> _ACTION ITEM_
Nothing but an exact repeat of the data, with pictures removed, belongs in the answer.
______________________________
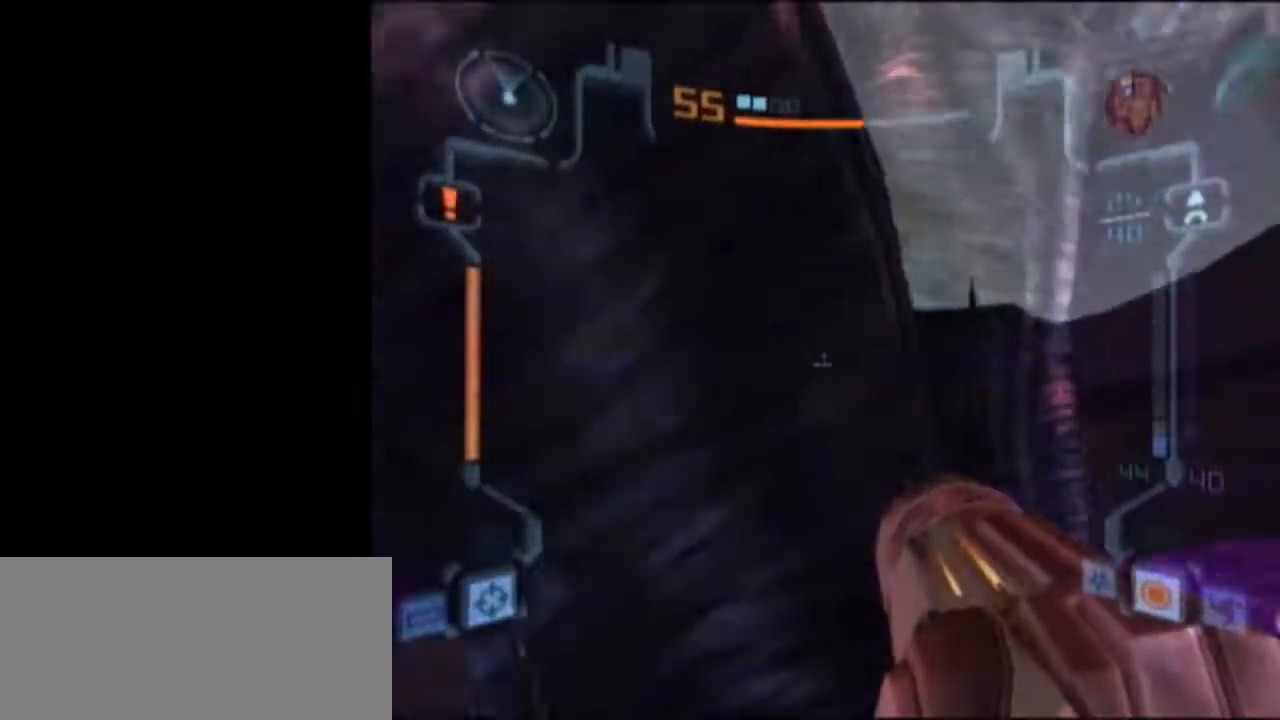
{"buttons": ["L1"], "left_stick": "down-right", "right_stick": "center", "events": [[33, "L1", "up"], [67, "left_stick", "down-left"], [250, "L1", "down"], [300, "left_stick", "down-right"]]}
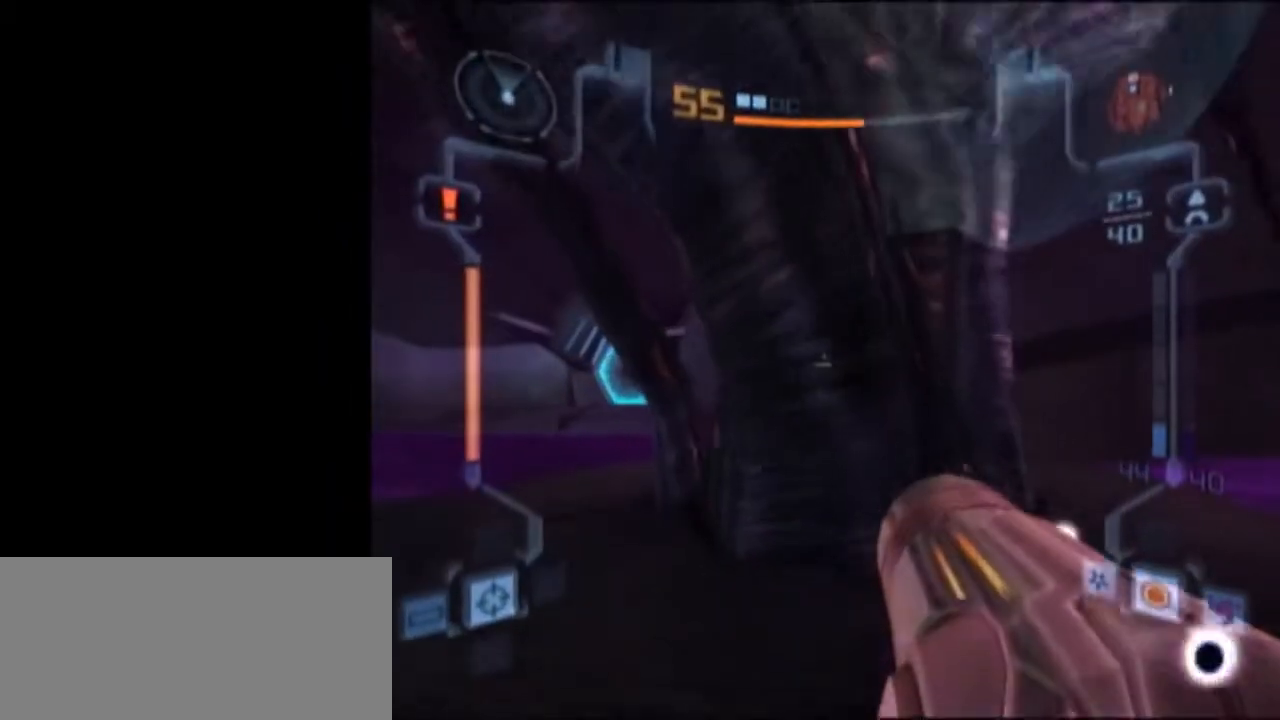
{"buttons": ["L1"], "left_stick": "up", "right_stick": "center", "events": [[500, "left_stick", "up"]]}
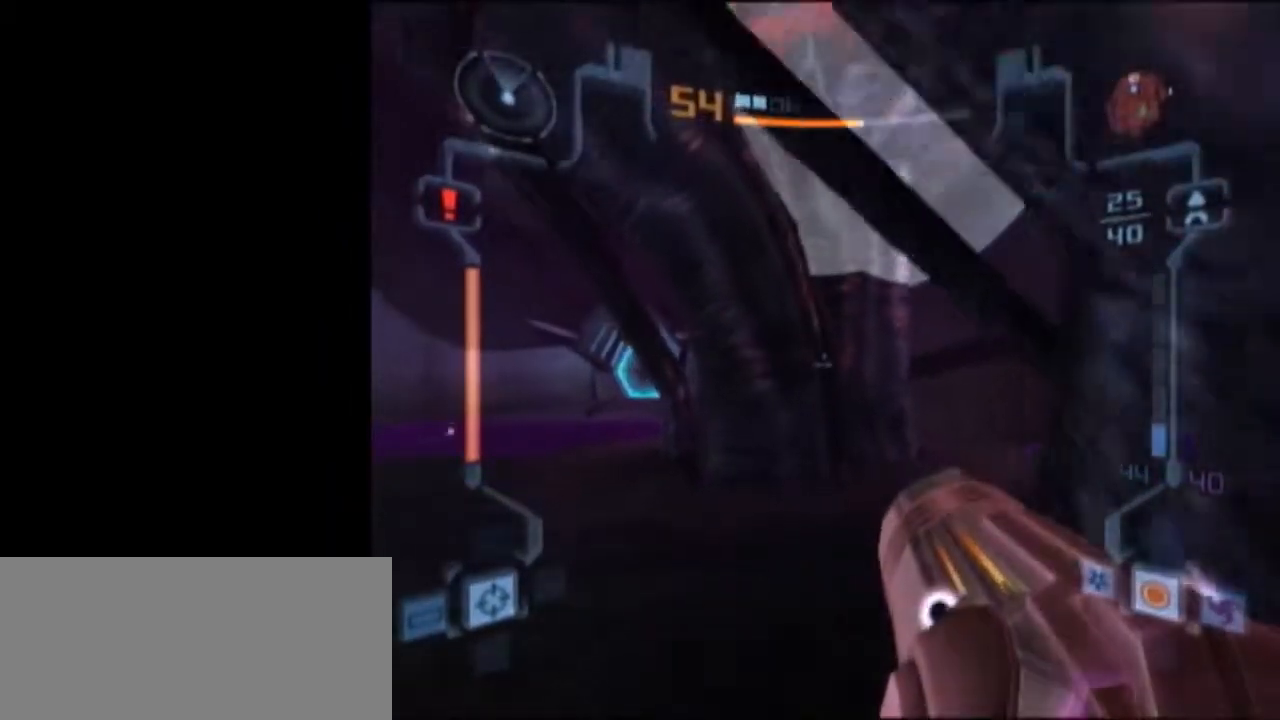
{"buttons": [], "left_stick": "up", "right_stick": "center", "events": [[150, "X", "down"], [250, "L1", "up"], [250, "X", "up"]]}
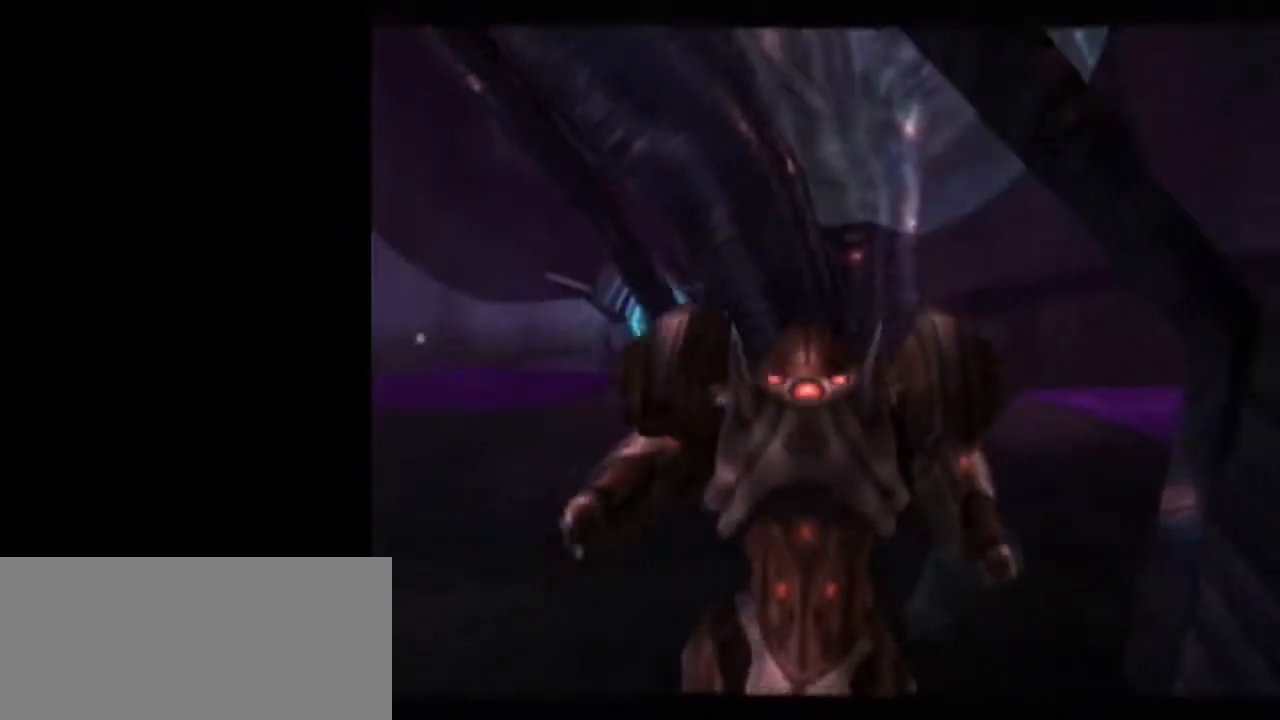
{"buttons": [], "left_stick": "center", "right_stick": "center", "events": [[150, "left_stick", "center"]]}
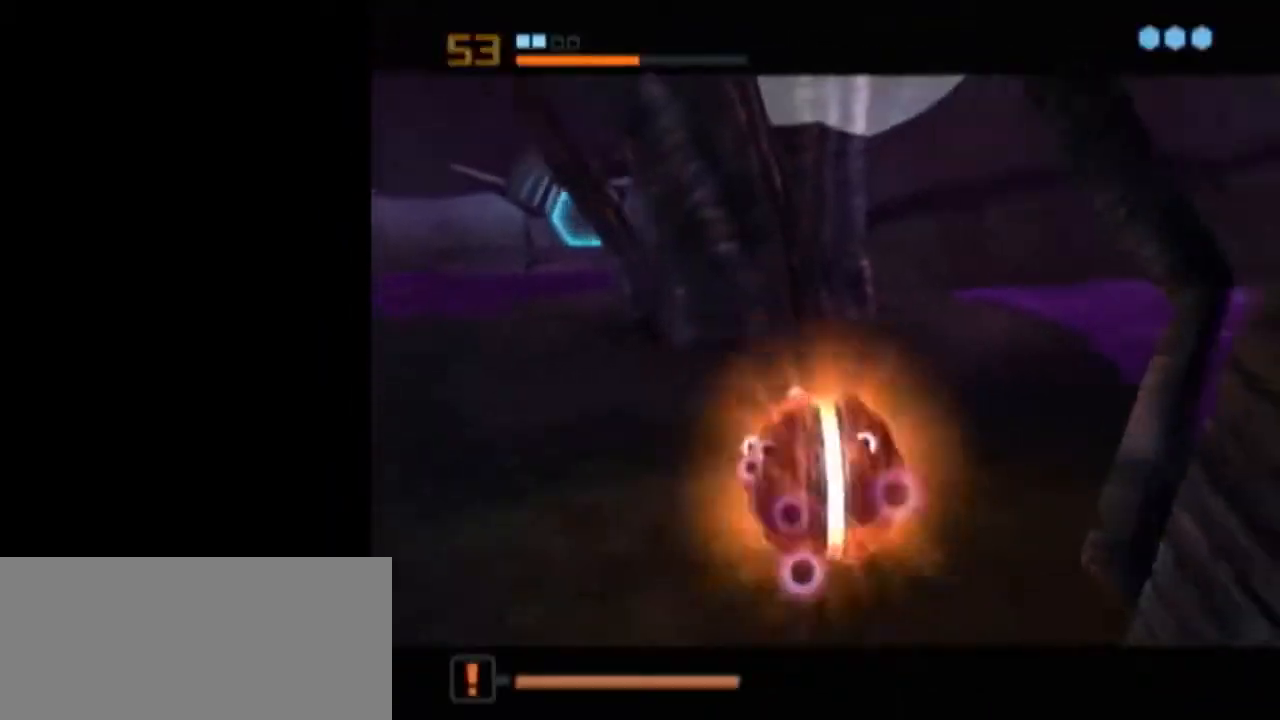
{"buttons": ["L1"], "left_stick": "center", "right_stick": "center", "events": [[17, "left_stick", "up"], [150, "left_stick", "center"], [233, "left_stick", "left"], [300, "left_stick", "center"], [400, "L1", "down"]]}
______________________________
> _TASK RESULT_
{"buttons": ["L1"], "left_stick": "down-right", "right_stick": "center", "events": [[33, "L1", "up"], [67, "left_stick", "down-left"], [250, "L1", "down"], [300, "left_stick", "down-right"]]}
{"buttons": ["L1"], "left_stick": "up", "right_stick": "center", "events": [[500, "left_stick", "up"]]}
{"buttons": [], "left_stick": "up", "right_stick": "center", "events": [[150, "X", "down"], [250, "L1", "up"], [250, "X", "up"]]}
{"buttons": [], "left_stick": "center", "right_stick": "center", "events": [[150, "left_stick", "center"]]}
{"buttons": ["L1"], "left_stick": "center", "right_stick": "center", "events": [[17, "left_stick", "up"], [150, "left_stick", "center"], [233, "left_stick", "left"], [300, "left_stick", "center"], [400, "L1", "down"]]}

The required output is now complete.